Getting back to an earlier statement, fantasy is quite different from reality. I often fantasize about my wife keeping me locked up for weeks on end even months, occasionally I will even have a no orgasms for the rest of my life wank. But the reality is after about 10 days (I have gone 15 days locked up) I start climbing the walls. I know that the game stops being enjoyable after about 7 days. The fantasy about my wife mercilessly teasing me, paying me endless sexual attention without my release, giving her oral sex is never going to be anything other than a fantasy. The reality is that I end up teasing myself, I scrape tidbits of tease by pressing up against her flesh while I massage her. She is not into the tease bit, in fact I am hard pressed to identify changes in HER behaviour, although she does seem to be happier and she will reward me at the end of a cage session by making a proper effort at sexual intimacy and it usually IS awesome. But is it worth it?? I find myself far more emotionally needy, I need and crave hugs and intimacy aside from sex, and this scares me sometimes.

One of the reasons I am not locked now, my wife will not take the step of asking me to wear it, nor do I really expect her to or probably want her too, but that is another discussion. But the other reason is that if I do put it on my wife tends to leave it on until I start climbing the walls!! I find myself in this needy state which is not sated by other forms of intimacy.

Getting back to the thread topic, if my wife DID pay me SEXUAL ATTENTION during the time between releases I think I probably could go for a month or more without release and probably enjoy it. If she did tease and deny me, with the knowledge ultimately I would get released I think that would be an interesting enjoyable trip. But the trip would ONLY be enjoyable if my wife got something out of it as well.

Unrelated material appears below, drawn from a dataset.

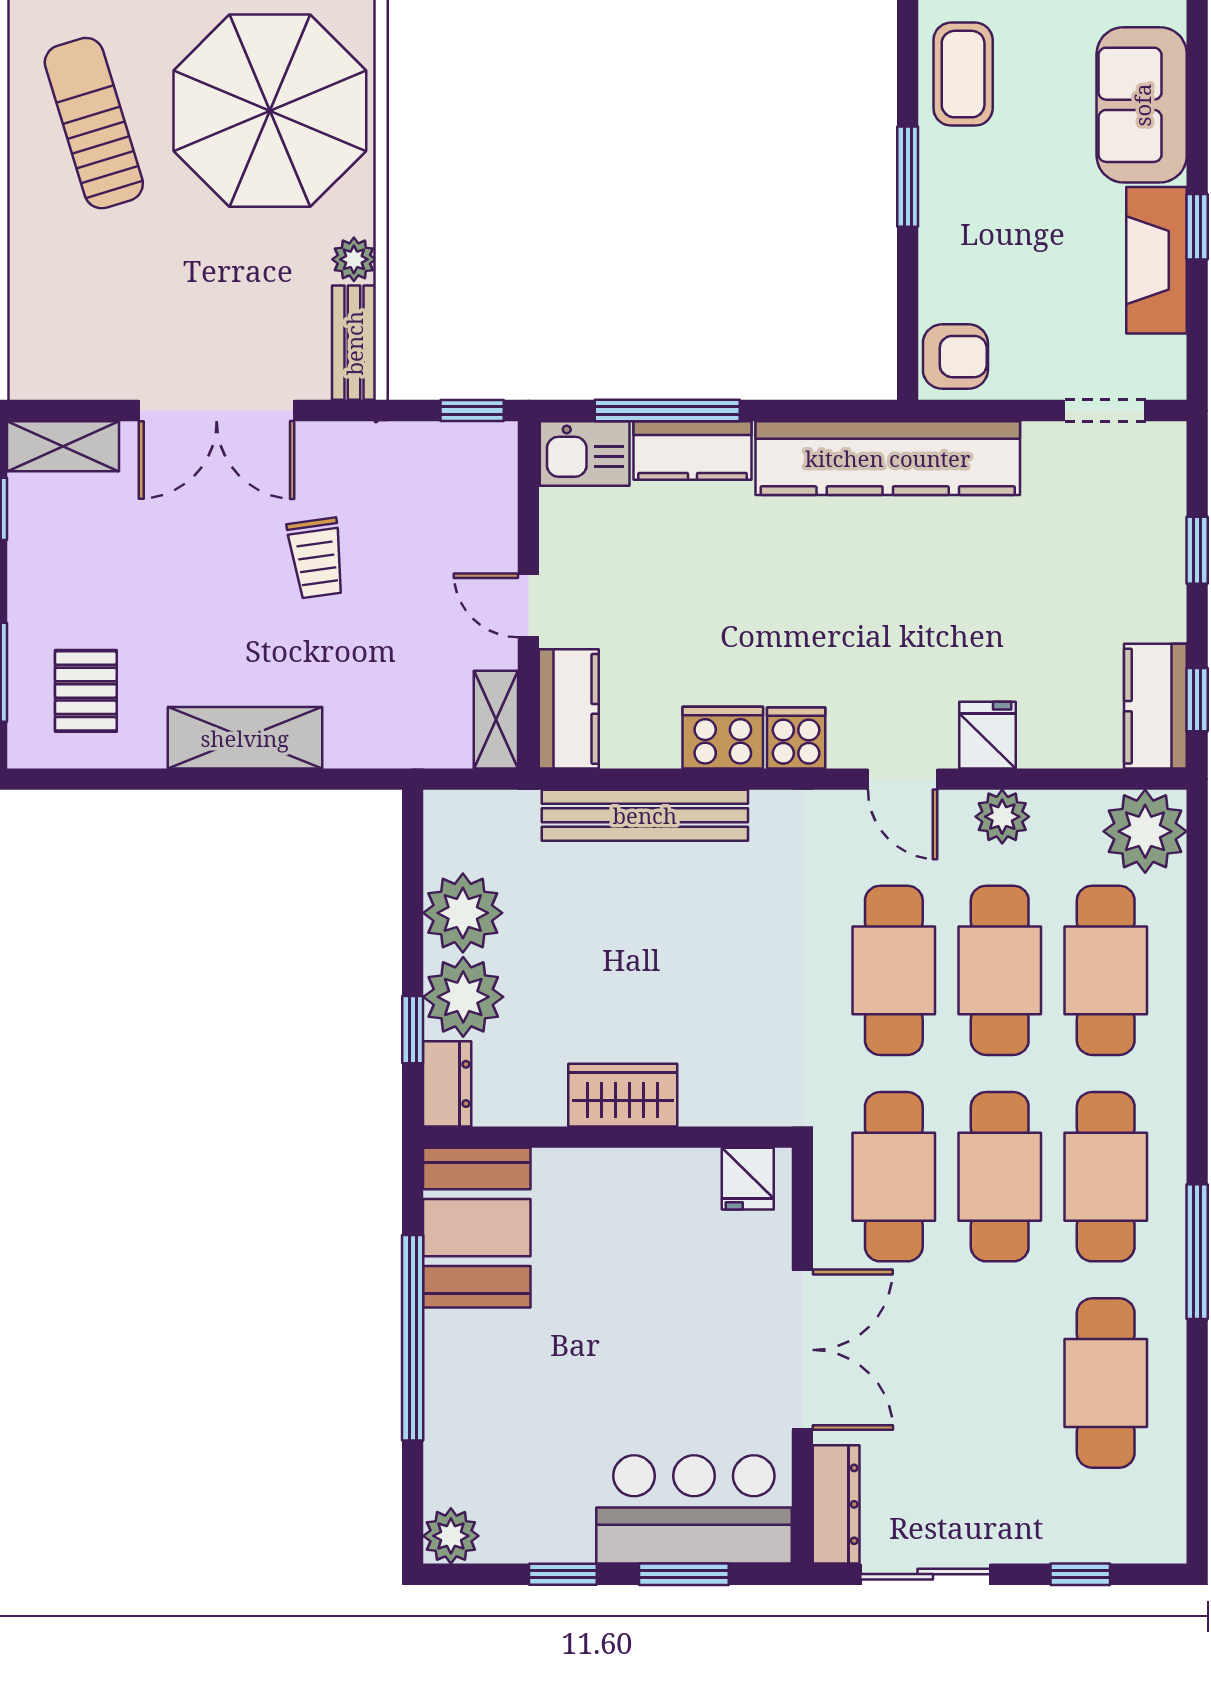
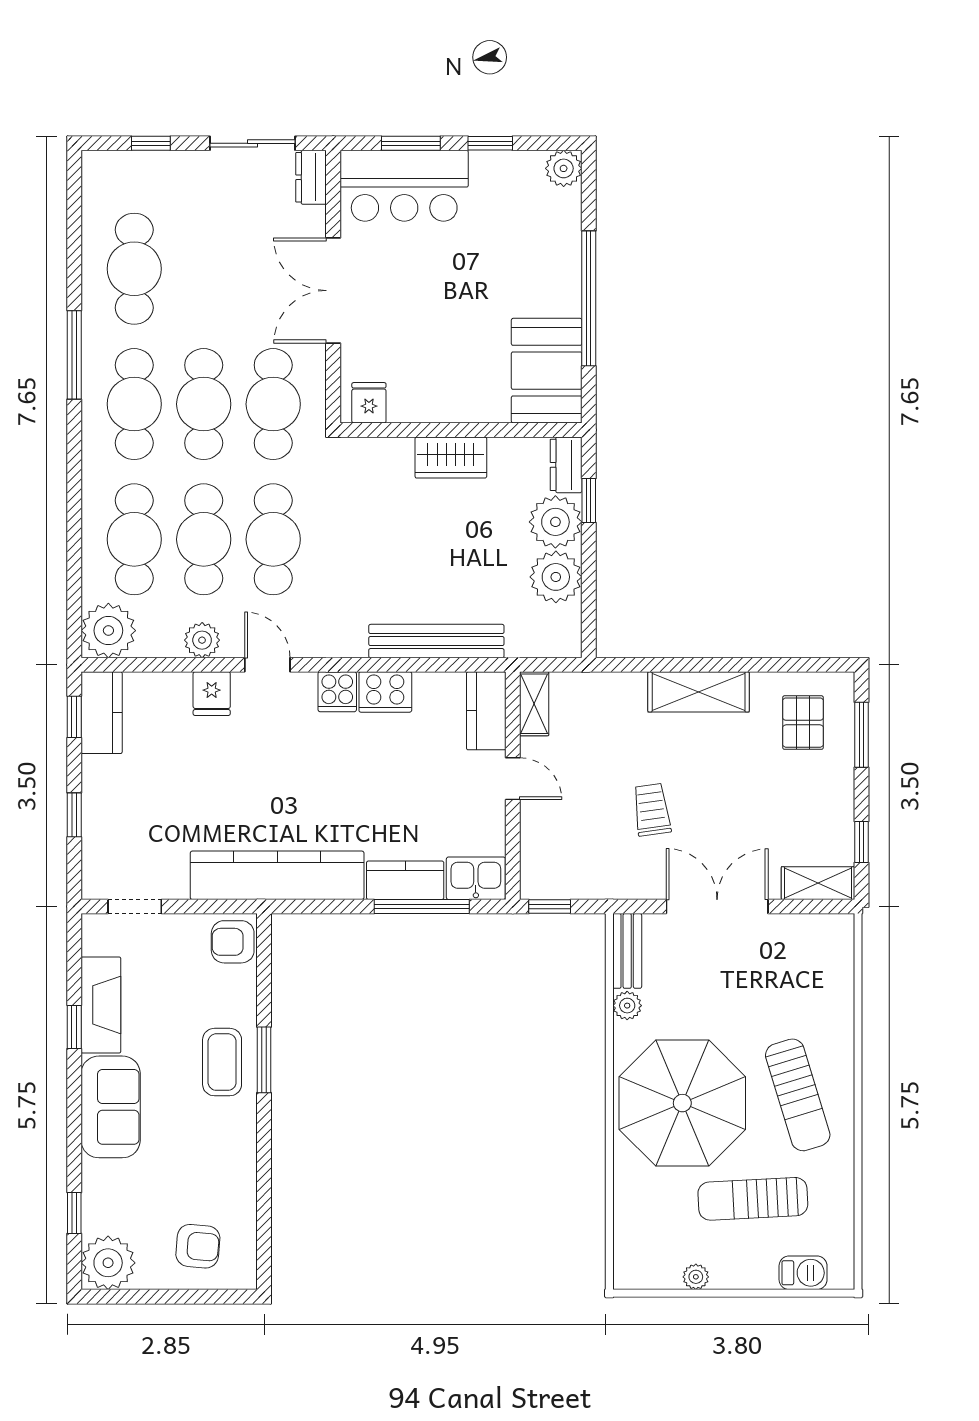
coffee table: (963, 74) -> (222, 1062), moved
dresser: (836, 1504) -> (311, 177), width x0.70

Right now I am in the process of trying to behave identically uncaged as with the cage and see if the intimacy can stay on the level. That way of course I get to keep my favourite plaything and wank about being locked up as often as I like. I will end up locking it back on just because it is kind of addictive, and my wife does not object to the device. And it does make the fantasy better if occasional reality occurs. On the other hand I want to convince myself its worth locking myself back up again. It really is a hot and cold kind of fiasco.

Unfortunately I doubt I will ever find out what it would be like to be the husband of Princess Melanie, I can see a huge attraction and a path to where they are, but also there are aspects that are far beyond my limits. But who is to say that those limits would not change should the path be walked rather than imagined.

Then some would say that perhaps in marriage there are some paths that should never be walked.

P.S. I will probably post this on my blog as well.